Où est Lola ? demanda une voix depuis une autre pièce. L’instant d’après, une femme d’âge moyen, vêtue d’une robe d’intérieur et d’un sourire, entra d’un pas nonchalant. Ebia, la nièce de Lola, nous accueillait dans sa maison. Elle m’enlaça puis me demanda de nouveau : Où est Lola ?

Je fis glisser le sac en toile de mon épaule et lui tendit. Elle me regardait dans les yeux, toujours souriante. Elle prit le sac avec douceur puis alla jusqu’à un banc en bois sur lequel elle s’assit. Elle retira la boîte du sac et examina toutes ses faces. Où est Lola ?, dit-elle doucement. Les gens d’ici incinèrent rarement leurs proches. Je crois qu’elle ne s’attendait pas à ça. Elle déposa la boîte sur ses genoux et se pencha jusqu’à ce que son front y repose. Au début, je pensais qu’elle riait mais j’ai vite réalisé qu’en fait elle pleurait. Ses épaules commencèrent à se soulever puis elle se lamenta —  une plainte profonde, celle d’un animal, cette même plainte que j’avais déjà entendue, émise par Lola.

J’aurais pu venir plus tôt apporter les cendres de Lola mais je n’étais pas sûr que quelqu’un ici s’en souciât. Je ne m’attendais pas à voir autant de peine. Avant que je puisse réconforter Ebia, une femme entra dans la pièce, mit ses bras autour d’elle et commença à se lamenter. Puis d’un coup, la petite pièce sombre retentit d’un seul et même son. Les personnes âgées — une était aveugle, la plupart étaient sans dent — pleurèrent toutes sans aucune retenue. Cela dura bien une dizaine de minutes. J’étais si fasciné que je ne fis pas attention à mes propres larmes coulant sur mon visage. Peu à peu, les sanglots s’effacèrent puis le calme revint.
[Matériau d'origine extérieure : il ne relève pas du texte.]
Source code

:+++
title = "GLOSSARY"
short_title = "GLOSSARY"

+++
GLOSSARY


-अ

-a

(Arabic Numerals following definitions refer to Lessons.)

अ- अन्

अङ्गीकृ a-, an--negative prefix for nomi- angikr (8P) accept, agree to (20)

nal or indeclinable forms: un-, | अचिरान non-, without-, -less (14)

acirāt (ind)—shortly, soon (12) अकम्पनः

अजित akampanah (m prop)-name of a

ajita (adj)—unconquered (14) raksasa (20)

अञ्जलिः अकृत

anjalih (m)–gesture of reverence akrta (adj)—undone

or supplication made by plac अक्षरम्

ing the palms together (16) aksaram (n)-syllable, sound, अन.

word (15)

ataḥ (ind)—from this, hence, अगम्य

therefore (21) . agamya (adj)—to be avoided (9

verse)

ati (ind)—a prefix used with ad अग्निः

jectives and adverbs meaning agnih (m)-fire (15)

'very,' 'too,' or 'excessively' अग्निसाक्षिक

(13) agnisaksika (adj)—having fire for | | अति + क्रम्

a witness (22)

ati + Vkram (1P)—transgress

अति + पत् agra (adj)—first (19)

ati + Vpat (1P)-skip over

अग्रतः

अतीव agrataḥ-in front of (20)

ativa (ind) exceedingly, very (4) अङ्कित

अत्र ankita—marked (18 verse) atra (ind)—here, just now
Ebia renifla puis annonça qu’il était l’heure de manger. Tout le monde entra un à un dans la cuisine, les yeux encore gonflés mais le cœur allégé, prêt à se raconter plein d’histoires. Je jetais un coup d’œil au sac vide sur le banc et je sus alors que c’était ce qu’il fallait faire : ramener Lola là où elle était née.